In a quarter-final that was closer than the emphatic final scoreline suggests, Mesut Ozil gave Arsenal an early lead but Romelu Lukaku tapped in from almost on the goalline to equalise for Everton before half-time.
Arsenal finally exerted their superiority through Mikel Arteta’s twice-taken penalty after 67 minutes following Gareth Barry’s injudicious challenge on Alex Oxlade-Chamberlain.
Substitute Olivier Giroud then struck twice in the last 10 minutes to give the hosts a winning margin that was harsh on Everton, who were in the game for so long – but there can be no question Arsenal deserved to win.
It was a vital win, too, as the FA Cup emerges as the Gunners’ best hope of claiming their first silverware since winning this tournament in 2005.
The manner of the victory also provides the perfect platform for the arduous Champions League task awaiting them on Tuesday as they try to overturn a 2-0 deficit in the second leg of their last-16 tie against Bayern Munich in the Allianz Arena.
For Everton manager Roberto Martinez, there is to be no place in history as the first manager to retain the FA Cup at different clubs and he must now concentrate on claiming a place in Europe via the Premier League.
Martinez maintained his FA Cup policy of playing second-choice goalkeeper Joel Robles – who won this trophy with him at Wigan last season – ahead of the established Tim Howard.
And the young Spaniard had a desperately uncertain first half, mixing good stops from Yaya Sanogo, Thomas Vermaelen and Oxlade-Chamberlain with a stubborn – not to mention very hazardous -determination to punch everything, including one anxious moment when he turned Bacary Sagna’s cross on to the bar.
But Robles was blameless as Arsenal took the lead after only seven minutes. James McCarthy was unlucky to slip in pursuit of Santi Cazorla, whose pass was steered home from the angle in composed fashion by Ozil.
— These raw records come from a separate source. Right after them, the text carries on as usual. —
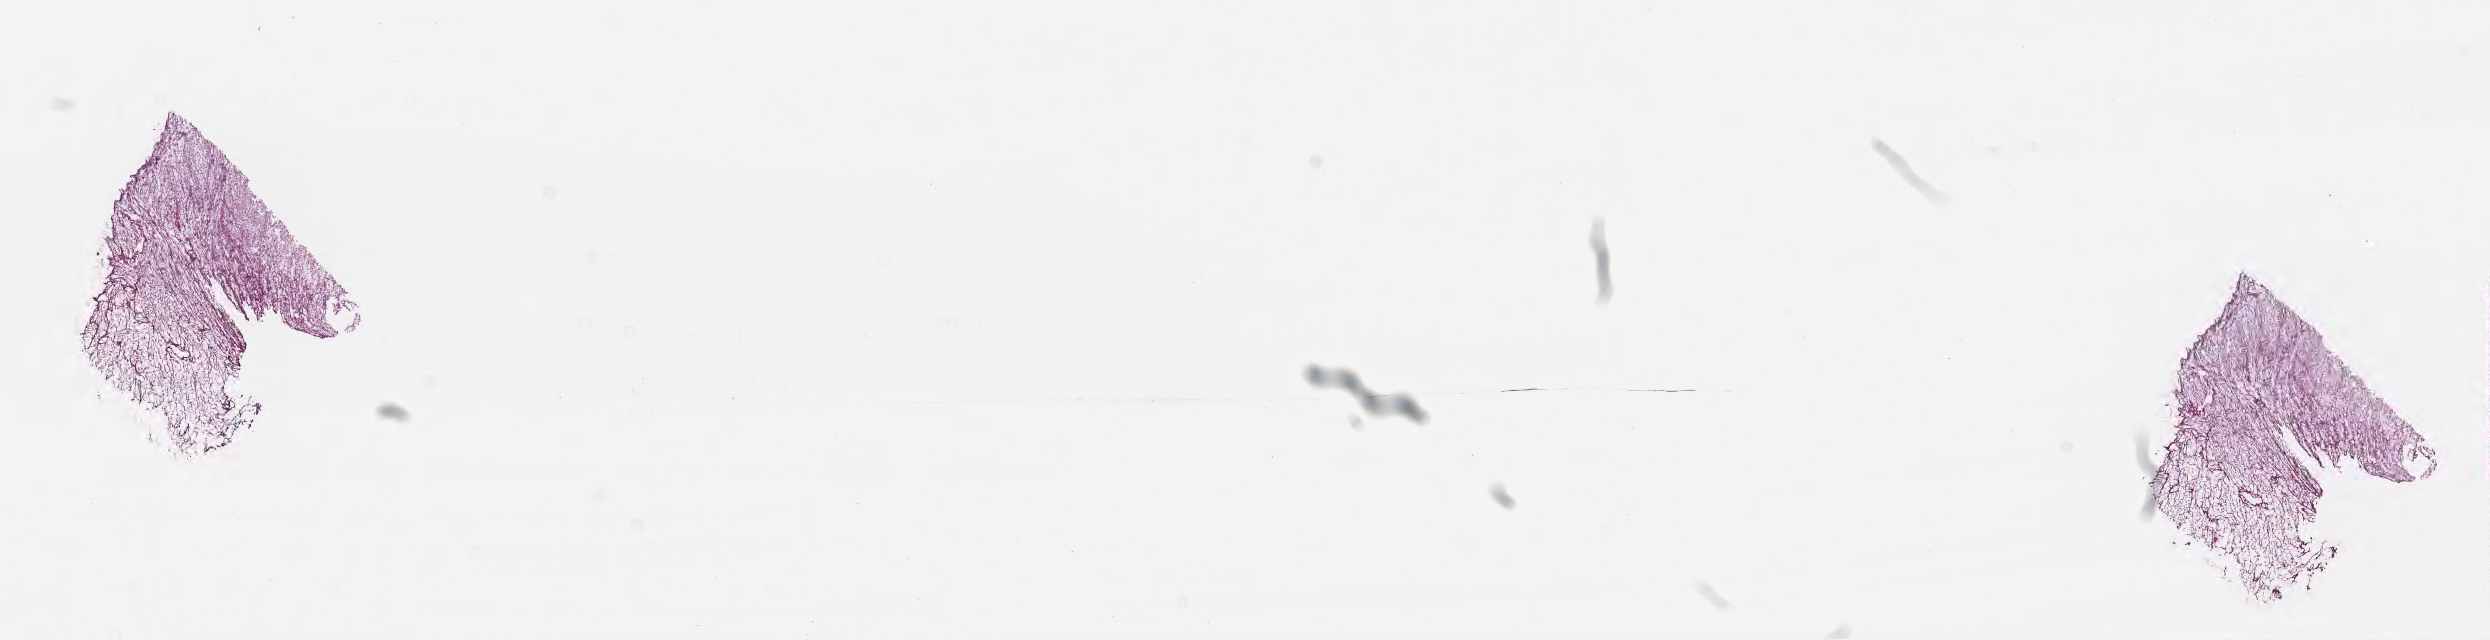
Hematoxylin and eosin (H&E) whole-slide image, low-resolution overview of the scanned area, about 20.1 x 5.2 mm, cryosection, primary tumor, site: soft tissue. Patient: female, age at initial diagnosis 25 years. Composition of this section per pathologist review: tumor cells 80%, tumor nuclei 90%, stromal cells 20%, necrosis 0%, normal cells 0%. Infiltration values recorded for this section: lymphocyte infiltration 0%, monocyte infiltration 0%, neutrophil infiltration 0%.
Section: bottom of the tissue portion. Diagnosis: Spindle cell sarcoma.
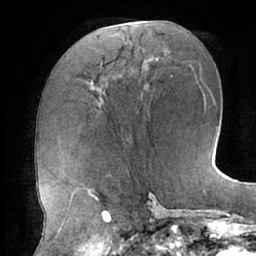
Breast MRI (dynamic contrast-enhanced), one axial slice; slice 28 of 66 in the series (ordered by position); cropped to one breast; dynamic contrast-enhanced series, time point 2 of 7 at this slice position (early post-contrast); 1.5 T; TE 2.9 ms, TR 6.1 ms; 2.4 mm slice thickness; 256 × 256 image matrix, field of view 185 × 185 mm. Female patient.
Outlined on this slice (semi-automatic segmentation, software-assisted and operator-edited):
- enhancing-tissue mask used for the functional tumour volume (all voxels passing the contrast-enhancement thresholds inside the analysis volume; usually the tumour): bounding box <96,65,105,92> (left, top, right, bottom; pixels)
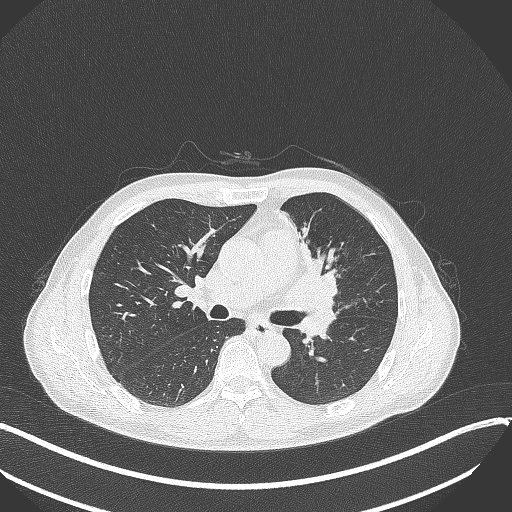
Chest CT, one axial slice; slice 194 of 411 in the series (ordered by position); reconstruction kernel B70f; 120 kVp; lung window (W 1500 / L -600 HU); 512 × 512 image matrix, field of view 400 × 400 mm. Male patient, age 56 years. From the clinical record (not read from this slice): clinical TNM (as recorded): T2a N0 M0.
Outlined on this slice (bounding box drawn by a radiologist):
- lung tumour (recorded histology: squamous cell carcinoma): bounding box <280,257,340,314> (left, top, right, bottom; pixels)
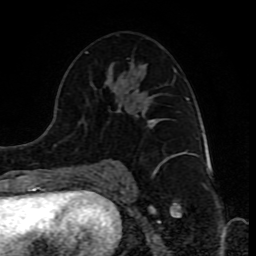
Breast MRI (dynamic contrast-enhanced), one axial slice; cropped to one breast; dynamic contrast-enhanced series, time point 2 of 10 at this slice position (early post-contrast); 1.5 T; TE 4.2 ms, TR 8 ms; 2 mm slice thickness; 256 × 256 image matrix. Female patient.
Structures marked on this image (semi-automatically segmented with operator editing):
- enhancing-tissue mask used for the functional tumour volume (all voxels passing the contrast-enhancement thresholds inside the analysis volume; usually the tumour): box from (x=85, y=51) to (x=186, y=178) px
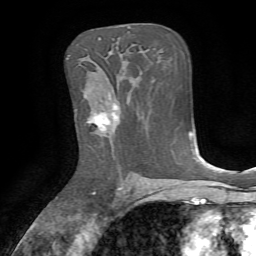
Breast MRI, one axial slice; position 42 of 72 along the scan axis; cropped to one breast; dynamic contrast-enhanced series, time point 2 of 7 at this slice position (early post-contrast); 1.5 T; TE 4.2 ms, TR 8.7 ms; 2.2 mm slice thickness; 256 × 256 image matrix, field of view 180 × 180 mm. Female patient.
Annotated regions visible in this slice (semi-automatic segmentation, software-assisted and operator-edited):
- enhancing-tissue mask used for the functional tumour volume (all voxels passing the contrast-enhancement thresholds inside the analysis volume; usually the tumour): bounding box [x1, y1, x2, y2] px = [88, 104, 120, 136]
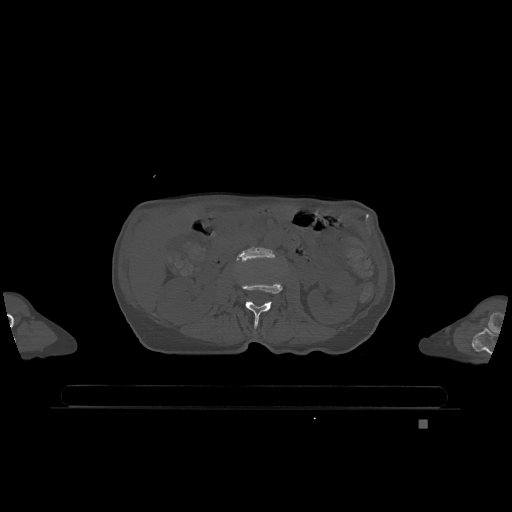
CT including the spine, one axial slice; slice 402 of 1317 in the series (ordered by position); bone window (W 1800 / L 400 HU); 0.5 mm slice thickness; 512 × 512 image matrix. Female patient, age 74 years. Case-level facts recorded for this patient, not image findings: primary cancer: lung; vertebrae with lytic lesions (as recorded): T1, T4, T5, T6, L4, L5.
Annotated regions visible in this slice (semi-automatic segmentation, software-assisted and operator-edited):
- L2 vertebra: bounding box (x1, y1, x2, y2) in pixels: (242, 282, 283, 329)
- L3 vertebra: (237, 247, 273, 261)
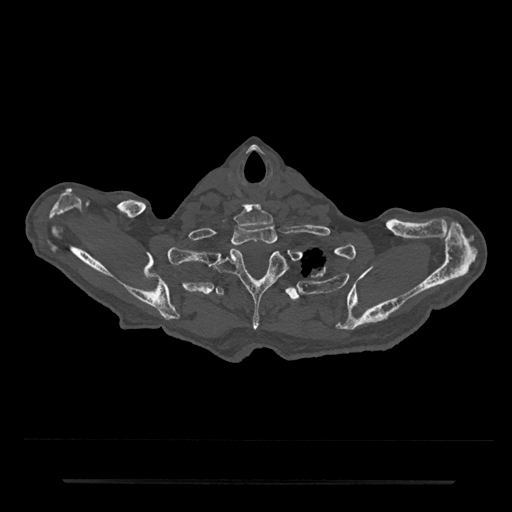
CT including the spine, one axial slice; position 701 of 797 along the scan axis; bone window (W 1800 / L 400 HU); 512 × 512 image matrix, field of view 427 × 427 mm. Patient: male, 74 years. Case-level facts recorded for this patient, not image findings: primary cancer: prostate.
Annotated regions visible in this slice (semi-automatic segmentation, software-assisted and operator-edited):
- T1 vertebra: box from (x=232, y=225) to (x=277, y=245) px
- T2 vertebra: (x=212, y=249)–(x=286, y=331)
- T3 vertebra: (x=215, y=286)–(x=300, y=302)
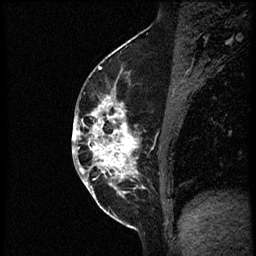
Breast MRI (dynamic contrast-enhanced), one sagittal slice. Slice 30 of 56 in the series (ordered by position). Dynamic contrast-enhanced study with each time point stored as its own series, time point 2 of 3 at this slice position (early post-contrast, ordered by acquisition time). 1.5 T. TE 4.2 ms, TR 21.3 ms. 2 mm slice thickness. 256 × 256 image matrix, field of view 200 × 200 mm. Female patient, age 41 years. From the clinical record (not read from this slice): setting: breast cancer imaged before/during neoadjuvant chemotherapy; receptor status: HER2-positive.
Structures marked on this image (semi-automatically segmented with operator editing):
- analysis volume of interest (the breast-tissue region the enhancement analysis was run in; not a lesion): bounding box <86,73,177,205> (left, top, right, bottom; pixels)
- tumour enhancement mask (voxels above the 100 % enhancement threshold inside the analysis volume of interest): <86,83,144,196>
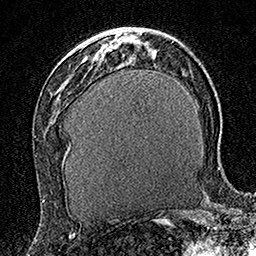
Breast MRI (dynamic contrast-enhanced), one axial slice. Position 65 of 160 along the scan axis. Cropped to one breast. Dynamic contrast-enhanced series, time point 2 of 7 at this slice position (early post-contrast). 1.5 T. TE 3.5 ms, TR 7.2 ms. 1 mm slice thickness. 256 × 256 image matrix. Female patient.
Structures marked on this image (semi-automatic segmentation, software-assisted and operator-edited):
- enhancing-tissue mask used for the functional tumour volume (all voxels passing the contrast-enhancement thresholds inside the analysis volume; usually the tumour): bounding box [x1, y1, x2, y2] px = [101, 49, 105, 53]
Arsene Wenger’s men had gained control of the game but the strong running of Ross Barkley was emerging as the biggest danger to them – a threat realised when Everton drew level as half-time approached.
The England youngster surged deep into home territory and when Kevin Mirallas turned his cross into the six-yard area Lukaku was left with the simplest of touches into an empty net.
The Belgium international had been on the margins of the action but his sheer physical presence forced Vermaelen into a slip that almost saw Everton take the lead just after the break.
The Toffees’ giant striker left his countryman grounded before setting up Barkley, who should have hit the target from 12 yards.
Robles was certainly a mixed bag and he produced a fine save from Cazorla, diving low to his left to turn his shot around the post.
Arsenal were back in front when Barry somewhat needlessly upended Oxlade-Chamberlain in the area. Arteta beat Robles from the spot with his first attempt, only for referee Mark Clattenburg to order a retake as Giroud had encroached. But there was no reprieve for Everton as Arteta kept his cool to beat Robles expertly again.
Barkley was again the threat for Everton with 15 minutes left when he swept an effort inches wide of the far post with Lukasz Fabianski beaten.
Arsenal gave the scoreline a comprehensive look as Giroud struck twice in the closing minutes, almost stooping to his knees to turn in Sagna’s cross after 83 minutes then adding his second two minutes later after being played in by Ozil.